Com o gradativo aumento do número de universitários (dentro do contexto geral), e óbvio impacto nos cursos de Direito, não está errado em projetar uma hiper população de operadores do Direito para a próxima década, e isso levando em conta que já estamos vivendo um quadro de super população de operadores jurídicos.

Lá nos States, contração, aqui, expansão, e sem um horizonte de limite à vista.

O curioso é que o mercado para os jovens advogados está muito complicado aqui também. A remuneração dos jovens advogados é um tema que vem ganhando relevância dentro da OAB. Isso em razão da péssima remuneração dos jovens advogados.

E isso é decorrente, exatamente, de um problema estrutural na educação brasileira. No início da década de 90 foi decidido que o ensino superior passaria a ser majoritariamente conduzido pela iniciativa privada. Tal movimento teria consequências previsíveis e foi antecipado pela OAB à época.
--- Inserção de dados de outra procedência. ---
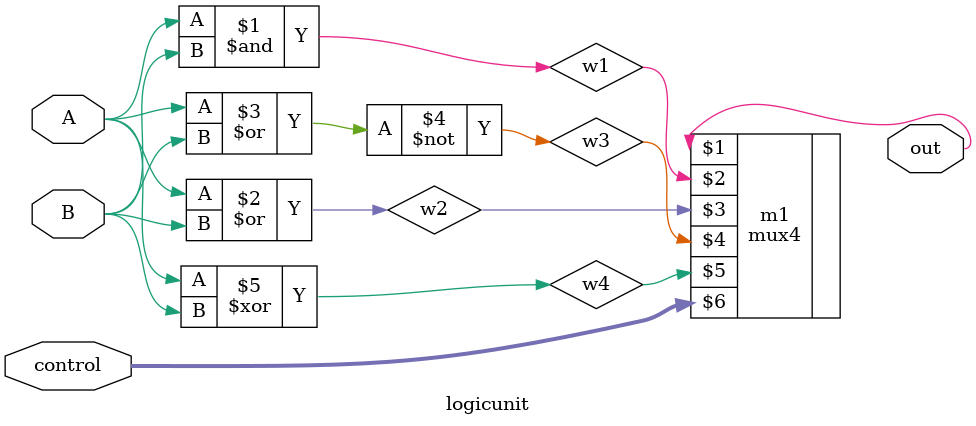
<source format=v>
module logicunit(out, A, B, control);
    output      out;
    input       A, B;
    input [1:0] control;

    wire        w1, w2, w3, w4;
    and   a1(w1, A, B);
    or    o1(w2, A, B);
    nor   n1(w3, A, B);
    xor   x1(w4, A, B);
    mux4  m1(out, w1, w2, w3, w4, control);
endmodule // logicunit

</source>
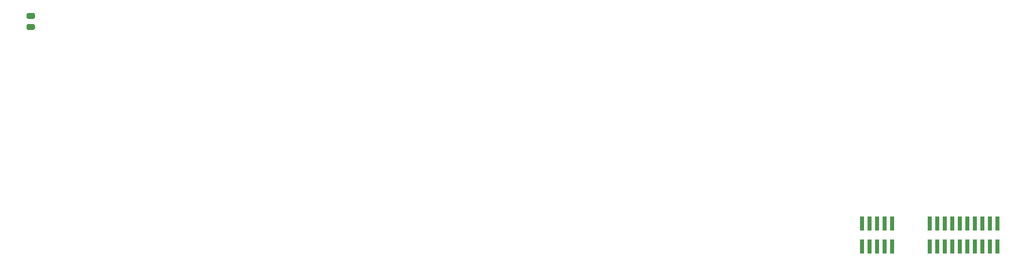
<source format=gbr>
%TF.GenerationSoftware,KiCad,Pcbnew,5.1.9*%
%TF.CreationDate,2021-02-05T17:27:01+00:00*%
%TF.ProjectId,keyboard,6b657962-6f61-4726-942e-6b696361645f,A*%
%TF.SameCoordinates,PX3072580PY3072580*%
%TF.FileFunction,Paste,Top*%
%TF.FilePolarity,Positive*%
%FSLAX46Y46*%
G04 Gerber Fmt 4.6, Leading zero omitted, Abs format (unit mm)*
G04 Created by KiCad (PCBNEW 5.1.9) date 2021-02-05 17:27:01*
%MOMM*%
%LPD*%
G01*
G04 APERTURE LIST*
%ADD10R,0.740000X2.400000*%
G04 APERTURE END LIST*
D10*
%TO.C,J2*%
X154940000Y-85770000D03*
X154940000Y-81870000D03*
X156210000Y-85770000D03*
X156210000Y-81870000D03*
X157480000Y-85770000D03*
X157480000Y-81870000D03*
X158750000Y-85770000D03*
X158750000Y-81870000D03*
X160020000Y-85770000D03*
X160020000Y-81870000D03*
X161290000Y-85770000D03*
X161290000Y-81870000D03*
X162560000Y-85770000D03*
X162560000Y-81870000D03*
X163830000Y-85770000D03*
X163830000Y-81870000D03*
X165100000Y-85770000D03*
X165100000Y-81870000D03*
X166370000Y-85770000D03*
X166370000Y-81870000D03*
%TD*%
%TO.C,LED2*%
G36*
G01*
X3631250Y-47175000D02*
X2718750Y-47175000D01*
G75*
G02*
X2475000Y-46931250I0J243750D01*
G01*
X2475000Y-46443750D01*
G75*
G02*
X2718750Y-46200000I243750J0D01*
G01*
X3631250Y-46200000D01*
G75*
G02*
X3875000Y-46443750I0J-243750D01*
G01*
X3875000Y-46931250D01*
G75*
G02*
X3631250Y-47175000I-243750J0D01*
G01*
G37*
G36*
G01*
X3631250Y-49050000D02*
X2718750Y-49050000D01*
G75*
G02*
X2475000Y-48806250I0J243750D01*
G01*
X2475000Y-48318750D01*
G75*
G02*
X2718750Y-48075000I243750J0D01*
G01*
X3631250Y-48075000D01*
G75*
G02*
X3875000Y-48318750I0J-243750D01*
G01*
X3875000Y-48806250D01*
G75*
G02*
X3631250Y-49050000I-243750J0D01*
G01*
G37*
%TD*%
%TO.C,J1*%
X143510000Y-85770000D03*
X143510000Y-81870000D03*
X144780000Y-85770000D03*
X144780000Y-81870000D03*
X146050000Y-85770000D03*
X146050000Y-81870000D03*
X147320000Y-85770000D03*
X147320000Y-81870000D03*
X148590000Y-85770000D03*
X148590000Y-81870000D03*
%TD*%
M02*

</source>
Tanto é que o projeto da atual Lei 8.906/94 foi apresentado em 1992 já com a previsão do Exame de Ordem nos atuais moldes.
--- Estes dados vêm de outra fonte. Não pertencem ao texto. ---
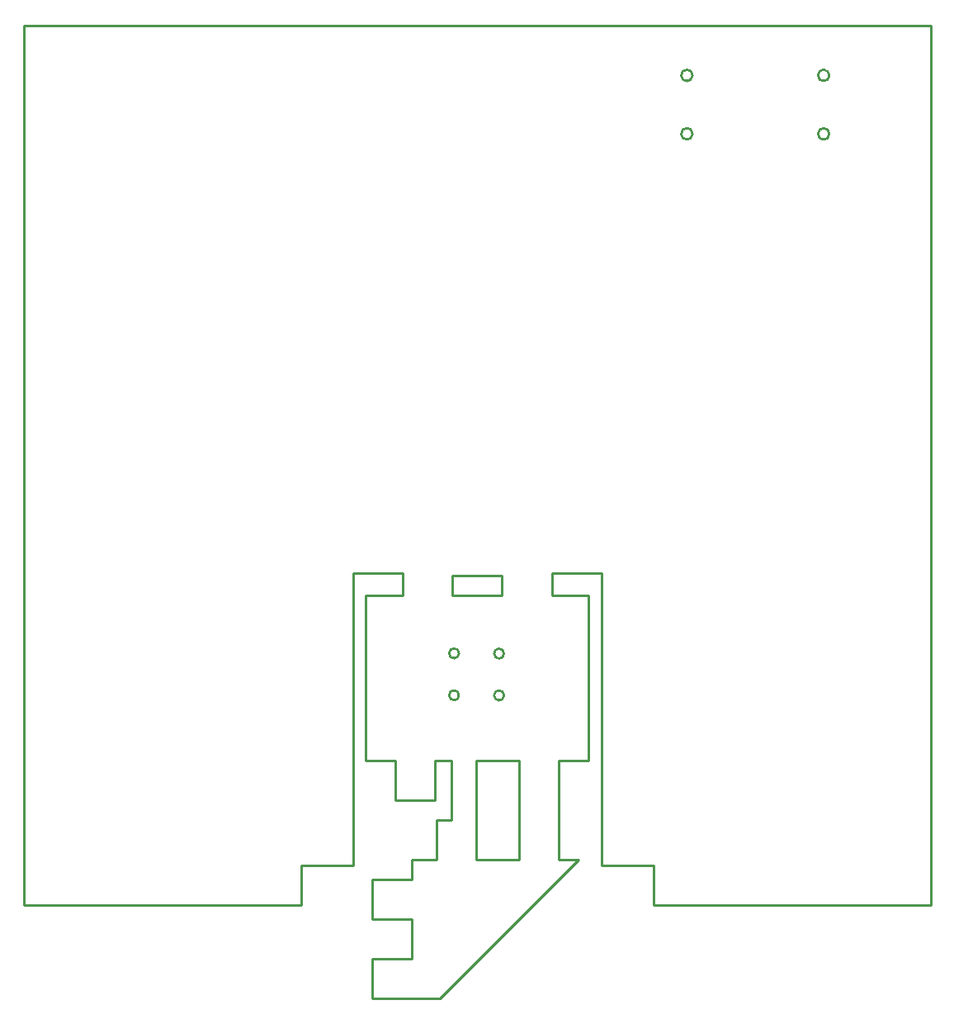
<source format=gko>
G04*
G04 #@! TF.GenerationSoftware,Altium Limited,Altium Designer,20.2.6 (244)*
G04*
G04 Layer_Color=16711935*
%FSLAX24Y24*%
%MOIN*%
G70*
G04*
G04 #@! TF.SameCoordinates,939C5B67-7932-4E13-932B-422522EE1AF6*
G04*
G04*
G04 #@! TF.FilePolarity,Positive*
G04*
G01*
G75*
%ADD10C,0.0100*%
D10*
X55030Y51110D02*
G03*
X55030Y51110I-230J0D01*
G01*
Y48750D02*
G03*
X55030Y48750I-230J0D01*
G01*
X49505D02*
G03*
X49505Y48750I-230J0D01*
G01*
Y51110D02*
G03*
X49505Y51110I-230J0D01*
G01*
X41890Y27770D02*
G03*
X41890Y27770I-200J0D01*
G01*
Y26080D02*
G03*
X41890Y26080I-200J0D01*
G01*
X40070Y27780D02*
G03*
X40070Y27780I-200J0D01*
G01*
Y26090D02*
G03*
X40070Y26090I-200J0D01*
G01*
X55030Y51110D02*
G03*
X55030Y51110I-230J0D01*
G01*
Y48750D02*
G03*
X55030Y48750I-230J0D01*
G01*
X49505D02*
G03*
X49505Y48750I-230J0D01*
G01*
Y51110D02*
G03*
X49505Y51110I-230J0D01*
G01*
X38170Y13853D02*
X39303D01*
X38170Y19456D02*
X39170Y19460D01*
X39800Y30930D02*
X41800D01*
X39770Y21060D02*
Y23460D01*
X39110D02*
X39770D01*
X39170Y21060D02*
X39770D01*
X40770D02*
Y23460D01*
X44110Y21060D02*
Y21860D01*
X42510Y21060D02*
Y21860D01*
X40770Y23460D02*
X42510D01*
X43820Y30130D02*
Y31030D01*
X41800Y30130D02*
Y30930D01*
X39800Y30130D02*
Y30930D01*
X37800Y30130D02*
Y31030D01*
X36310Y30130D02*
X37800D01*
X43820Y31030D02*
X45820D01*
X43820Y30130D02*
X45310D01*
X39800D02*
X41800D01*
X35800Y31030D02*
X37800D01*
X39303Y13853D02*
X44910Y19460D01*
X36570Y13853D02*
X38170D01*
X36570D02*
Y15453D01*
Y17053D02*
Y18653D01*
Y15453D02*
X38170D01*
X36570Y17053D02*
X38170D01*
X36570Y18653D02*
X38170D01*
Y15453D02*
Y17053D01*
Y18653D02*
Y19453D01*
X39170Y19460D02*
Y21060D01*
X40770Y19460D02*
Y21060D01*
Y19460D02*
X42510D01*
X44110D02*
X44910D01*
X42510D02*
Y21060D01*
X44110Y19460D02*
Y21060D01*
X37510Y21860D02*
X39110D01*
X44110D02*
Y23460D01*
X42510Y21860D02*
Y23460D01*
X37510Y21860D02*
Y23460D01*
X39110Y21860D02*
Y23460D01*
X44110D02*
X45310D01*
X36310D02*
X37510D01*
X36310D02*
Y30130D01*
X45310Y23460D02*
Y30130D01*
X45820Y19220D02*
Y31030D01*
X35800Y19220D02*
Y31030D01*
X45820Y19220D02*
X47920D01*
X33700D02*
X35800D01*
X47920Y17620D02*
Y19220D01*
X33700Y17620D02*
Y19220D01*
X47920Y17620D02*
X59120D01*
X22500D02*
X33700D01*
X22500D02*
Y53120D01*
X59120D01*
Y17620D02*
Y53120D01*
M02*

</source>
Em 1991 o Brasil tinha 165 faculdades de Direito, hoje são 1.240. Como falar em melhor remuneração se o sistema está saturado e em franca expansão? 

A saturação é tamanha que existe hoje um Projeto de Lei (2774/11) em tramitação na Câmara dos Deputados, que trata da regulamentação da profissão de pedreiro e fixa o piso salarial da profissão em R$ 1,5 mil. Esse valor é igual ao piso salarial sancionado em fevereiro de 2012 pelo Governo do Distrito Federal para a classe dos advogados.

O investimento de tempo, dinheiro e intelecto para se formar um advogado é muito maior do que para formar um pedreiro. Soa estranho que profissionais cuja discrepância de investimento educacional ao final resulte em uma precificação, determinada pelo mercado, que seja muito assemelhada.

E aqui faço um parênteses: quando se legisla e se impõe um teto salarial, estamos falando de um mercado imperfeito, que necessita de uma regulamentação para que possa funcionar com um mínimo de regularidade, adequando os interesses antagônicos de seus atores, empregadores e empregados, e os desequilíbrios resultantes dos fatores do mercado considerados como um todo.

O salário do jovem advogado, no Brasil, varia entre R$ 900,00 a 1.300,00 na média. Temos exceções, mas a lógica é essa. Aqui no Distrito Federal, por convenção coletiva, os pedreiros tem assegurado um salário inicial de aproximadamente R$ 1.000,00. Curiosamente, as construtoras pagam bem mais do que isso, pois o mercado da construção civil passa por uma crise de mão-de-obra em função do aquecimento da demanda e explosão dos preços.

O salário necessariamente sobe. É a simples lógica da oferta e da procura. O piso dos advogados criado no DF e em outras poucas seccionais decorre do imenso número de jovens advogados, bem acima do número de empregos oferecidos pelos escritórios, jogando o valor dos salários para baixo e obrigando a intervenção estatal. Exatamente o contrário do que ocorre no universo da construção civil.

Em suma: há uma gravíssima distorção no sistema brasileiro, reflexo talvez de uma falta de reflexão dos estudantes e, certamente, da ganância do empresariado.

Na última década o Brasil experimentou uma grande mobilidade social, e o acesso à educação superior se tornou uma espécie de fetiche para as classes emergentes. Ter uma formação, qualquer formação, é um objetivo, e como os processos seletivos foram mediocrizados, o sonho de entrar em uma faculdade de Direito (e ser um doutor) acabou por gerar tamanha oferta e procura das faculdades de Direito.

Como os Estados Unidos são um mercado mais maduro, e em crise, o movimento é oposto.

De toda forma, o preço pago aqui é o da exclusão patrocinada, ao fim, pelo Exame de Ordem. Reflexo do completo descontrole na oferta de vagas na graduação.

E a tendência é do quadro piorar e muito.

Vem aí a graduação à distância. Integralmente à distância.